Another key distinction between writing and coding is that most readers are expected to read all the words in the text, while each user only triggers a small percentage of the written code depending on which features they use. This means that for some users a lot of coding decisions are completely inconsequential. But even if every user triggered every code path (which is statistically impossible even for small codebases), sometimes different coding implementations are semantically the same thing: they perform very similar work in similar time using similar resources.
Quality
Quality is the opposite of slop. It is achieved by making the right decisions in order to improve the product (text or code), and a higher number of correct decisions leads to higher quality. For both writing and coding, professional standards are about the expected quality of the product. In coding, the product is both the application and the code itself: the output for users (the application) and for other developers (codebase). LLMs have the capacity to churn out output fast, so they have a huge potential to lower the quality of the product because they make a huge number of decisions that might not be correct for a given context. While having tools and strategies to create a lot of code fast is nothing new, the speed and scale of LLMs make matters worse.
While LLMs can do an acceptable job on LoQ writing they still can’t do a great job when each word matters. Articles, stories, nonfiction, and novels (HiQ writing) written with heavy AI usage display obvious tells, are unoriginal, and sometimes make it painfully obvious that there is no cohesive consciousness driving the text forward.

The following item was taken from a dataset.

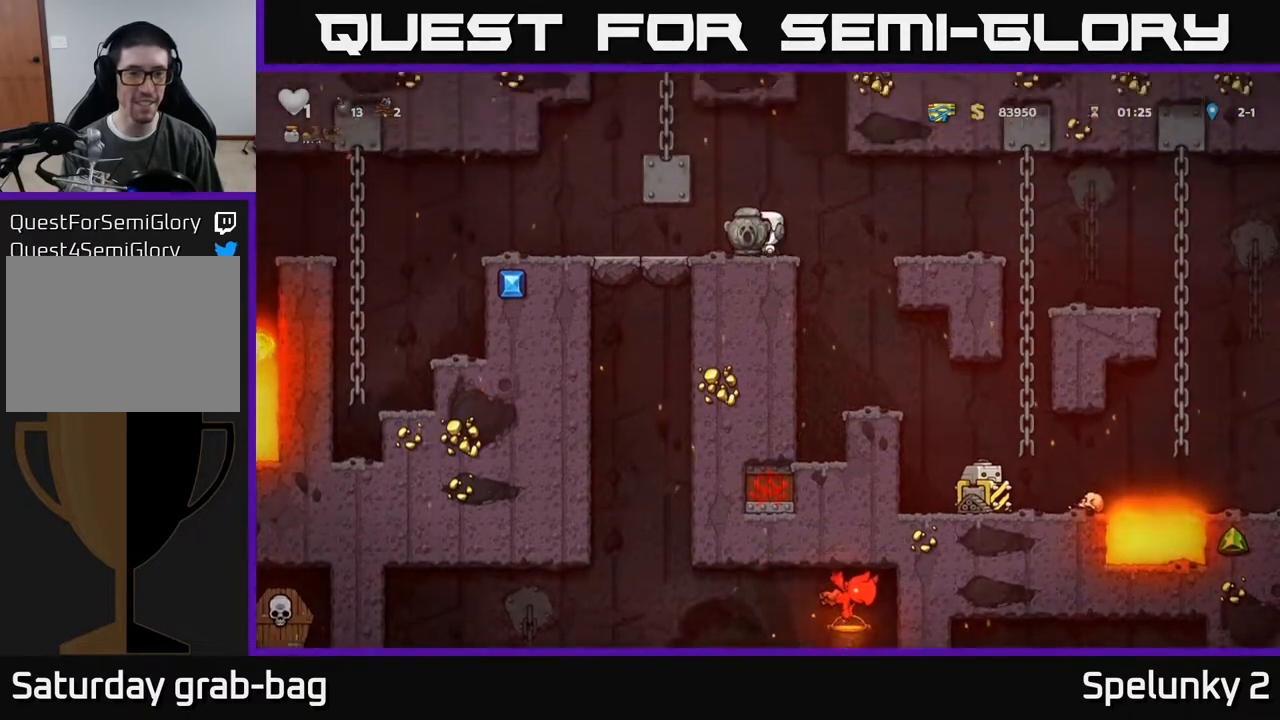
{"buttons": [], "left_stick": "center", "right_stick": "center", "events": [[350, "DPAD_LEFT", "up"]]}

On the other hand, LLMs can do a good job on certain programming tasks, like helping create front-end components, integrating applications with third-party APIs, and building prototypes. Coding is a much more constrained discipline since it seeks to achieve a set of specific goals (requirements) while, in writing, goals and constraints are not that clear. Again, LLMs fail when a cohesive idea is required: when taste and context is needed. That is, when someone needs to understand the feature in context, considering the system architecture, the chosen abstractions, the potential for maintainability, and the overall complexity.
Programmers using LLMs with discipline can still keep a high-quality output, even if LLMs write the code for them. Writers using LLMs for writing (LLMs that choose or edit their words) are outsourcing their thinking: the thing that allows them to choose the right words, structures, and ideas to build their product (text) and present it to the readers. But programmers need to be careful too. It’s too easy to fall into the temptation to cut corners to speed things up, even knowing that this leads to the accumulation of technical and cognitive debt. Choosing quality over speed is a fight that has to be fought every day.